§ Task goal: Search the data for the string "label" and copy each line in which it appears.

[Page layout parsing data]
═══

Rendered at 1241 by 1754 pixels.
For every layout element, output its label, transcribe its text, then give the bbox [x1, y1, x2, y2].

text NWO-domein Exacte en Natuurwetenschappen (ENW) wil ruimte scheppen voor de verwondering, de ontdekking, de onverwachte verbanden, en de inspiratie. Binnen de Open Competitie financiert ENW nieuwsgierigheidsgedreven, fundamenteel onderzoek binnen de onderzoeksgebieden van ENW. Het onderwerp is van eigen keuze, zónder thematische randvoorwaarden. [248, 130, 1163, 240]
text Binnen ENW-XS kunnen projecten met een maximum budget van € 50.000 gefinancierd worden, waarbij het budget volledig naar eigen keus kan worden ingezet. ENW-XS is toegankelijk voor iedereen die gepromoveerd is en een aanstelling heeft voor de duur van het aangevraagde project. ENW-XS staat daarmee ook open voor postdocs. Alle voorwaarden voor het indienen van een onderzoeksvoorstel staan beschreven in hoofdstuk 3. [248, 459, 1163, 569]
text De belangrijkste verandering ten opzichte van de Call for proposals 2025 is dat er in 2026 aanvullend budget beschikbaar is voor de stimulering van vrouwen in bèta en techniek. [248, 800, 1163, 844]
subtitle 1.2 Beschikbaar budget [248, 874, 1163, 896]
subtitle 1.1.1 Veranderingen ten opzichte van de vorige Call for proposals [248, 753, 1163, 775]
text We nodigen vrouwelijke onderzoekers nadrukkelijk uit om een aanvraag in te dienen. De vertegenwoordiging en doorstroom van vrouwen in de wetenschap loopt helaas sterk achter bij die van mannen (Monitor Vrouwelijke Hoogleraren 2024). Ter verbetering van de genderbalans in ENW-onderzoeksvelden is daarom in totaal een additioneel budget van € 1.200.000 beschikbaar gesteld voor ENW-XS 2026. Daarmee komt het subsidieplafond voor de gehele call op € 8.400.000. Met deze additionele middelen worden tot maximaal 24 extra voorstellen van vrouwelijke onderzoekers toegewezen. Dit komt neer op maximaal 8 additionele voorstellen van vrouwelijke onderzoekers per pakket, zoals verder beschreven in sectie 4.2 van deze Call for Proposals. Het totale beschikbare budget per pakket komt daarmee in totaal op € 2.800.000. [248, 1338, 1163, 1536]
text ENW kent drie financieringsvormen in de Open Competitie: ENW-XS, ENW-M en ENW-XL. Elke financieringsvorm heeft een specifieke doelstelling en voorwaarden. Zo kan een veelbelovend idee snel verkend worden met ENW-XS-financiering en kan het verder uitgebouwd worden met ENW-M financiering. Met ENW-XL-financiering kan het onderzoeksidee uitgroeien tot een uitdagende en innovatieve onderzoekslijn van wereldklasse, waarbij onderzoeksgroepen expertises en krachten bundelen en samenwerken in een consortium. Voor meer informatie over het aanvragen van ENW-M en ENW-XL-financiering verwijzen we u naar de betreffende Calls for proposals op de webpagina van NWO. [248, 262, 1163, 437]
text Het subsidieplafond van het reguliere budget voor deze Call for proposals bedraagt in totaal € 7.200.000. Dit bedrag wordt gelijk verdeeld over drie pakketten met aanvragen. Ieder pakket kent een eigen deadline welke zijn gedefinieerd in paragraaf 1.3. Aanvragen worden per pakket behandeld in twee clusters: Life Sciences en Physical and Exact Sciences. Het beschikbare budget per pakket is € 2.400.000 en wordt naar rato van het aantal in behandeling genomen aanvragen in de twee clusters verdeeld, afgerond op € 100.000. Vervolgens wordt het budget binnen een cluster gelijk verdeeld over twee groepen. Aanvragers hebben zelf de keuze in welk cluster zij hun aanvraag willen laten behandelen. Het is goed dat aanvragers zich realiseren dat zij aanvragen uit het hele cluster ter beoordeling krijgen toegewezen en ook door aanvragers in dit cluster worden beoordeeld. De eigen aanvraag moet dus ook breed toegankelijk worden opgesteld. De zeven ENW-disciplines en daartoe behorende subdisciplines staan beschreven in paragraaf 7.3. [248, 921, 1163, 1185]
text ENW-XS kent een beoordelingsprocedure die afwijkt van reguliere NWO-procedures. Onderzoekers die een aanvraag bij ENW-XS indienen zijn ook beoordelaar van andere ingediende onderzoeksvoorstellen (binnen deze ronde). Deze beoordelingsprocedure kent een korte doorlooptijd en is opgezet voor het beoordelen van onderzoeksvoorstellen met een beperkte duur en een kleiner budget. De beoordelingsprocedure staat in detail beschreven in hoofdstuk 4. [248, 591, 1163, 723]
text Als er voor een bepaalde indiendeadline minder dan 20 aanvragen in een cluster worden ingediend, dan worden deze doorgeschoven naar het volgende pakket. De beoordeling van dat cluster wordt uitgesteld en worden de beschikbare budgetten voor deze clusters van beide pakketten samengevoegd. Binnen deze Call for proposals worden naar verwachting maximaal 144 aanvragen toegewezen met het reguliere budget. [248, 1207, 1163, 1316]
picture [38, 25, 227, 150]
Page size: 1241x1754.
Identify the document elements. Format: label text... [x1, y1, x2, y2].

═══

§ Solution to the problem:
For every layout element, output its label, transcribe its text, then give the bbox [x1, y1, x2, y2].
Identify the document elements. Format: label text... [x1, y1, x2, y2].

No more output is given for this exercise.